Conflict of interest: The authors declare no financial or commercial conflict of interest.

Figures

Figure 1
Figure 1
Diabetes affects early events in the host-pathogen interaction of TB. Control C57BL/6 mice (top) and mice with 12 weeks of STZ-induced diabetes (bottom) were challenged with ~100 CFU of Mtb Erdman by aerosol [28]. Lung sections prepared from mice after 2 weeks (left) or 4 weeks (right) of TB disease were stained with anti-PPD Ab to detect infecting bacilli (brown). At the 2-week time point, sites of Mtb infection in control mice were characterized by aggregates of recruited myeloid cells. In contrast, the lungs of diabetic mice contained Mtb-infected alveolar macrophages with few or no recruited myeloid cells in their vicinity. After 4 weeks of TB disease, the lesions of control and diabetic mice were indistinguishable. This is interpreted as reflecting a delay in initiating an innate response by alveolar macrophages initially infected with inhaled Mtb [28]. Original magnification ×400.
Figure 2
Figure 2
A proposed model for TB susceptibility in DM. A defective innate response to inhaled Mtb by diabetic hosts results in a critical delay in priming adaptive immunity. Resident alveolar macrophages are the first cells to become infected with inhaled Mtb. They fail to restrict Mtb replication but in non-diabetic hosts (left) produce signals that recruit na macrophages, neutrophils and mDCs to the alveolus. Infection spreads to recruited cells, including mDCs [18], which then transport bacilli to lung-draining lymph nodes where the adaptive response is primed (Day 7–10 p.i.). Antigen-specific T cells traffic to the lungs and mediate an effector response capable of restricting Mtb replication (Day 15 p.i.). Diabetic hosts (right) are slow to mount an innate response to the alveolar macrophages initially infected with Mtb. The delay in recruiting mDCs to the alveolar airspace to acquire bacilli leads to downstream delays in their delivery of antigen to thoracic lymph nodes and the subsequent expression of adaptive immunity in the lung during the period of logarithmic Mtb replication.

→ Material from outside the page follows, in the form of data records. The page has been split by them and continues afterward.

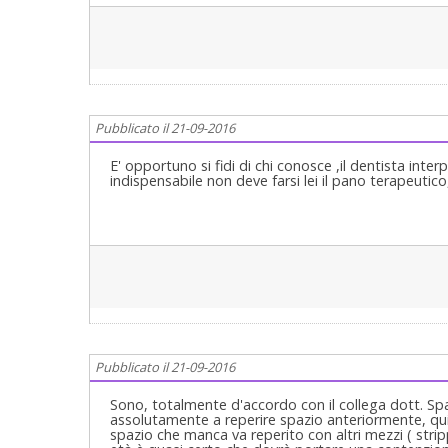
Pubblicato il 21-09-2016
E' opportuno si fidi di chi conosce ,il dentista inter
indispensabile non deve farsi lei il pano terapeutico,
Pubblicato il 21-09-2016
Sono, totalmente d'accordo con il collega dott. Spag
assolutamente a reperire spazio anteriormente, quin
spazio che manca va reperito con altri mezzi ( stri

This results in a higher plateau lung bacterial load once effective control is exerted, associated with increased severity of immune pathology and worse outcomes in TB/DM. Additional factors contributing to excessive inflammation may be a relative deficiency of Treg cells [57], accelerated death of Mtb-infected macrophages due to elevated intracellular methylglyoxal [73], and intrinsic proinflammatory effects of DM resulting from increased mitochondrial generation of superoxide [65]. The timeline of events following inhalation of Mtb are based on data published by Vallerskog et al. [28].